Aprendi a engolir o choro enquanto enfio a 4ª fatia de pizza na boca. Não é assim que se cala? Aprendi a “não ser passional demais” misturando cerveja com tarja preta e curtindo o efeito. Aprendi a lidar com a solidão comprando Farinha Láctea, chocolate e pão de queijo no mercado que fica em frente a minha casa. E comendo tudo em menos de 1 hora.

Aprendi a me punir por ser demais. Aprendi a me confortar depois de permitir mais uma relação abusiva, mais um parceiro sexual medíocre(que eu nem queria tanto assim), mais uma pessoa que entra na minha casa, faz bagunça e vai embora. Aprendi a estourar cartão de crédito e cheque especial acreditando que mais um livro, mais um disco, mais um caderno, vão me deixar feliz. A compulsão navega entre áreas: comida, compra, bebida e sexo. E nesses últimos meses eu conheci muito bem todas elas.

Mas cheguei no famoso fundo do poço. Quer dizer, lá estive até agora. Com a bochecha no chão úmido e pegajoso do poço. Olhando pra parede escura e cheia de musgo, ensaiando levantar. Mas percebi que não dá pra construir uma escada feita de comida, sexo mal-feito, relações transtornadas e livros. Quer dizer, com livros, até que dá.

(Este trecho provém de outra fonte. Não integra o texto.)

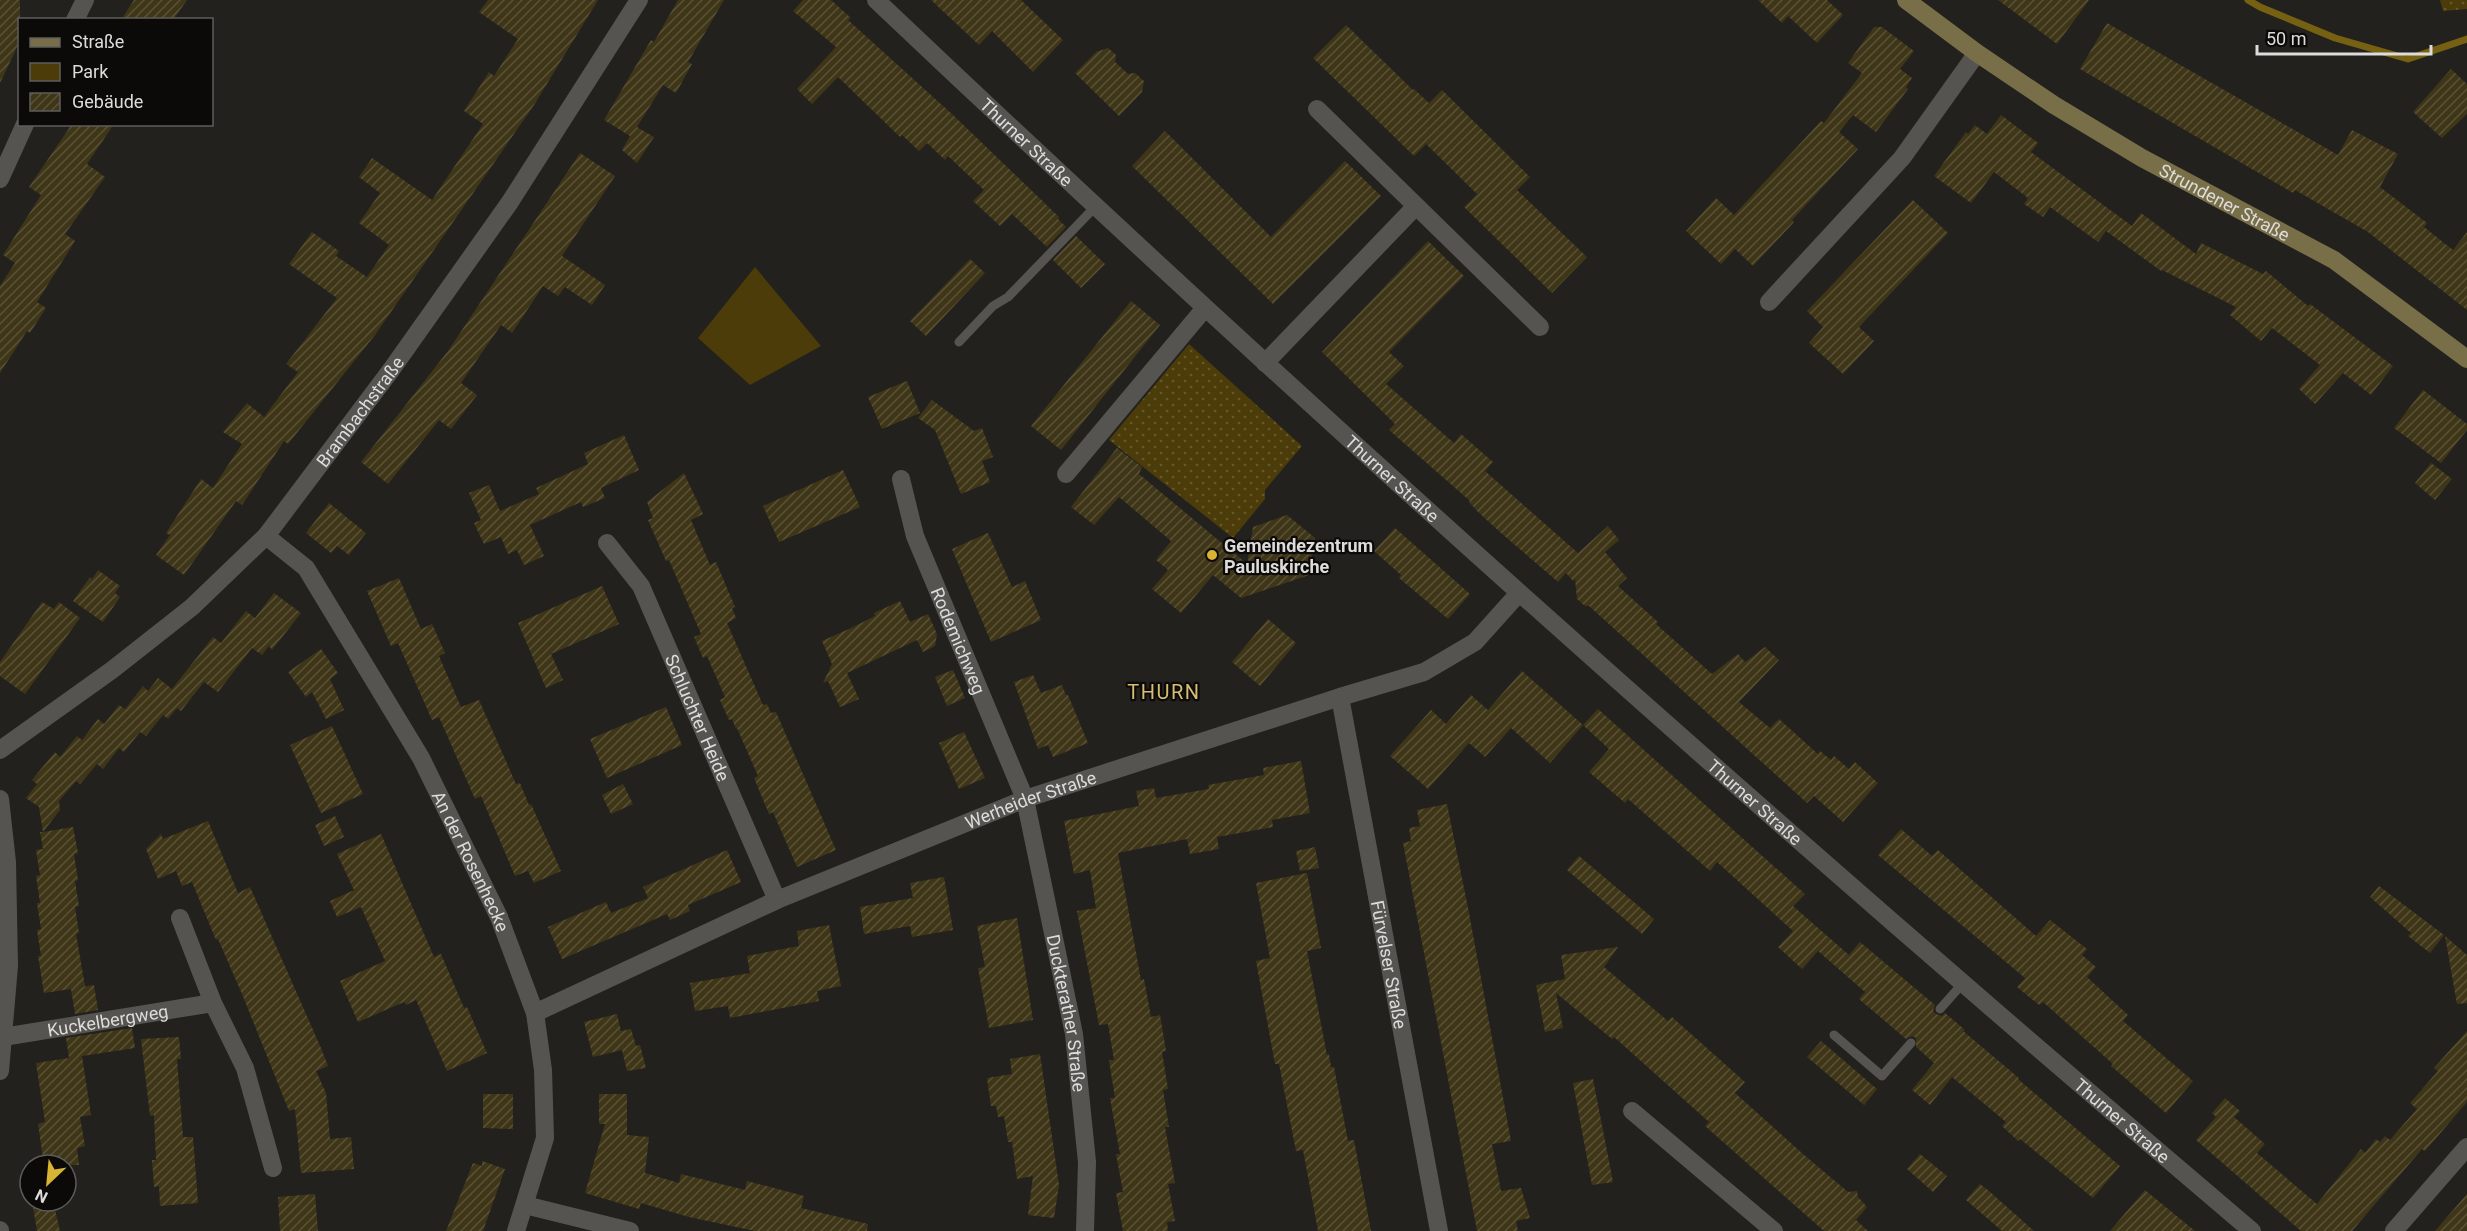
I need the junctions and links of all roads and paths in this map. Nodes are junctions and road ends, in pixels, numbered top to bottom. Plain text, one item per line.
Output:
1 (85, 0) edge
2 (639, 0) edge
3 (876, 0) edge
4 (1906, 0) edge
5 (76, 18) edge
6 (1977, 53) junction
7 (1317, 109) dead end
8 (24, 126) edge
9 (0, 179) edge
10 (1096, 206) junction
11 (1416, 206) junction
12 (1769, 302) dead end
13 (1205, 308) junction
14 (1540, 327) dead end
15 (959, 342) dead end
16 (2467, 359) edge
17 (1265, 363) junction
18 (1066, 474) dead end
19 (901, 479) dead end
20 (266, 536) junction
21 (608, 543) dead end
22 (1519, 593) junction
23 (1340, 697) junction
24 (0, 750) edge
25 (0, 799) edge
26 (1025, 799) junction
27 (777, 900) junction
28 (180, 918) dead end
29 (1963, 983) junction
30 (213, 1003) junction
31 (1940, 1009) dead end
32 (535, 1012) junction
33 (1834, 1035) dead end
34 (3, 1037) junction
35 (1911, 1043) dead end
36 (0, 1071) edge
37 (1632, 1111) dead end
38 (2467, 1147) edge
39 (273, 1168) dead end
40 (525, 1205) junction
41 (516, 1231) edge
42 (630, 1231) edge
43 (1085, 1231) edge
44 (1439, 1231) edge
45 (1774, 1231) edge
46 (2252, 1231) edge
47 (2394, 1231) edge

1 - 5 street
2 - 20 street, Brambachstraße
3 - 10 street, Thurner Straße
4 - 6 street, Strundener Straße
6 - 12 street
6 - 16 street, Strundener Straße
7 - 11 street
8 - 9 street
10 - 13 street, Thurner Straße
10 - 15 lane
11 - 14 street
11 - 17 street
13 - 17 street, Thurner Straße
13 - 18 street
17 - 22 street, Thurner Straße
19 - 26 street, Rodemichweg
20 - 24 street, Brambachstraße
20 - 32 street, An der Rosenhecke
21 - 27 street, Schluchter Heide
22 - 23 street, Werheider Straße
22 - 29 street, Thurner Straße
23 - 26 street, Werheider Straße
23 - 44 street, Fürvelser Straße
25 - 34 street
26 - 27 street, Werheider Straße
26 - 43 street, Duckterather Straße
27 - 32 street, Werheider Straße
28 - 30 street
29 - 31 lane
29 - 46 street, Thurner Straße
30 - 34 street, Kuckelbergweg
30 - 39 street
32 - 40 street, An der Rosenhecke
33 - 35 lane
34 - 36 street
37 - 45 street
38 - 47 street
40 - 41 street, An der Rosenhecke
40 - 42 street

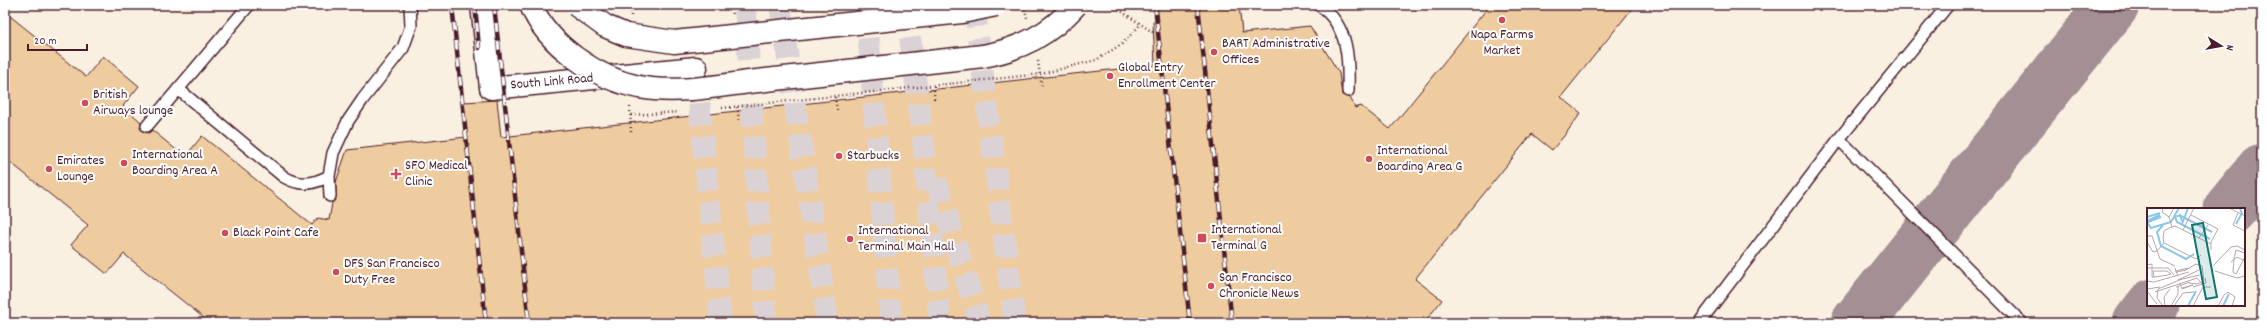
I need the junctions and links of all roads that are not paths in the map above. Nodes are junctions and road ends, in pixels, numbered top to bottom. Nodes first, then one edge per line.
1 (249, 5) edge
2 (410, 5) edge
3 (482, 5) edge
4 (531, 5) edge
5 (576, 5) edge
6 (996, 5) edge
7 (1076, 5) edge
8 (1319, 5) edge
9 (1948, 5) edge
10 (696, 68) dead end
11 (178, 89) junction
12 (1348, 91) dead end
13 (147, 126) dead end
14 (1839, 140) junction
15 (329, 176) junction
16 (330, 196) dead end
17 (1699, 323) edge
18 (2022, 323) edge

1 - 11 lane
2 - 15 lane
3 - 10 street, South Link Road
4 - 7 street, bridge
5 - 6 street, bridge
8 - 12 lane
9 - 14 lane
11 - 13 lane
11 - 15 lane
14 - 17 lane
14 - 18 lane
15 - 16 lane

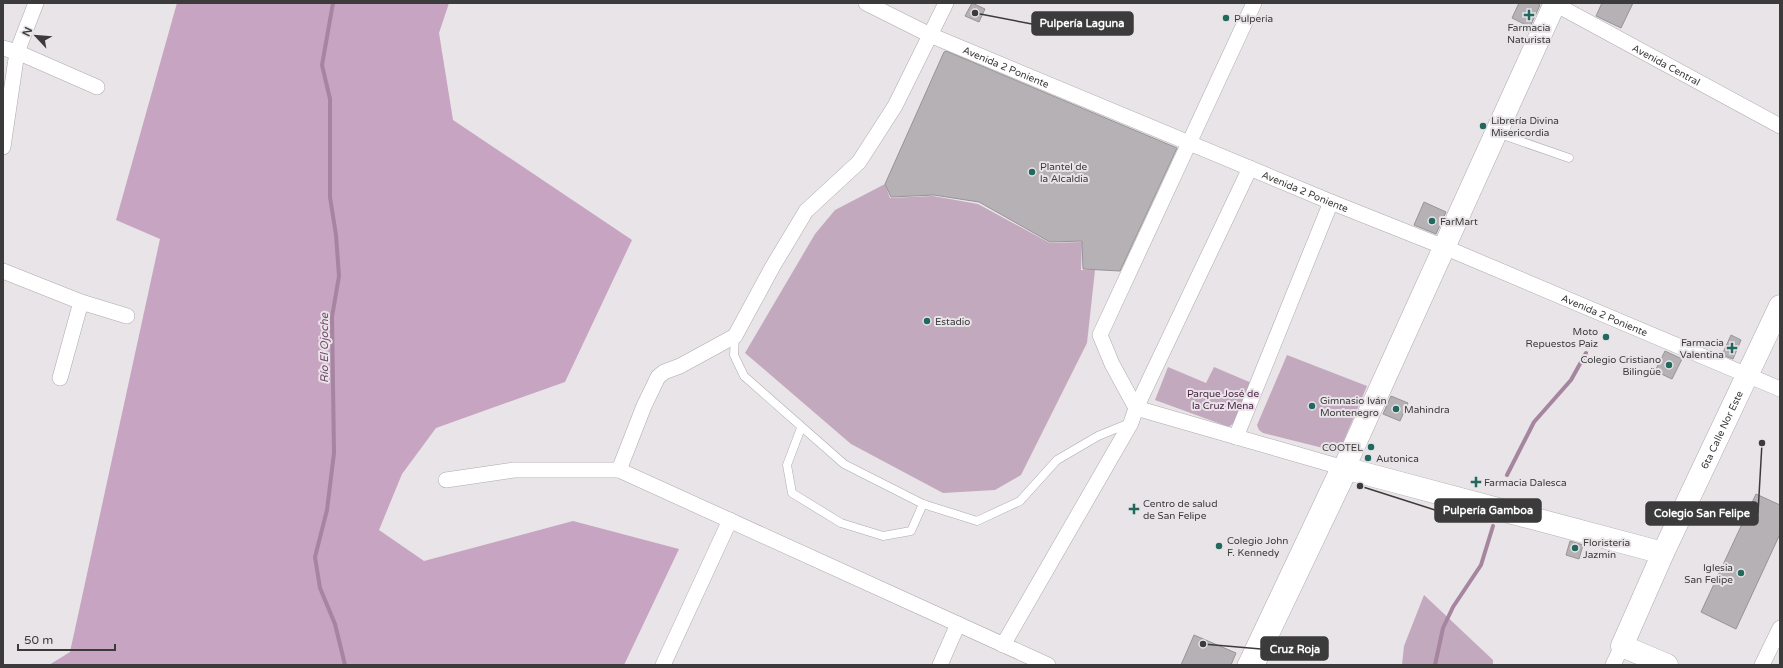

A escada que vai me tirar desse lugar é falar. É me conectar com quem está nesse caminho. É BERRAR. Escrever, falar, correr, abraçar, andar, ouvir. A cura está na ação. No movimento. Tirar da cabeça e trazer pra fora. Parir a sombra que me persegue, a culpa de ser quem eu sou, o medo da rejeição, do abandono, da solidão.

Se você chegou até aqui, muito obrigada. A conclusão não existe. Porque a vida é, continua sendo, é verbo em ação contínua. Sem narrativa do super herói, nem conto de superação: sou uma mulher de 31 anos, divorciada, atravessando a vida sem curtir a jornada. Escorpiana. Que gosta de morrer e renascer quantas vezes forem necessárias.

No meu mapa astral, deu que a minha missão de vida é ajudar pessoas de maneira inovadora. Espero que esse seja o primeiro passo.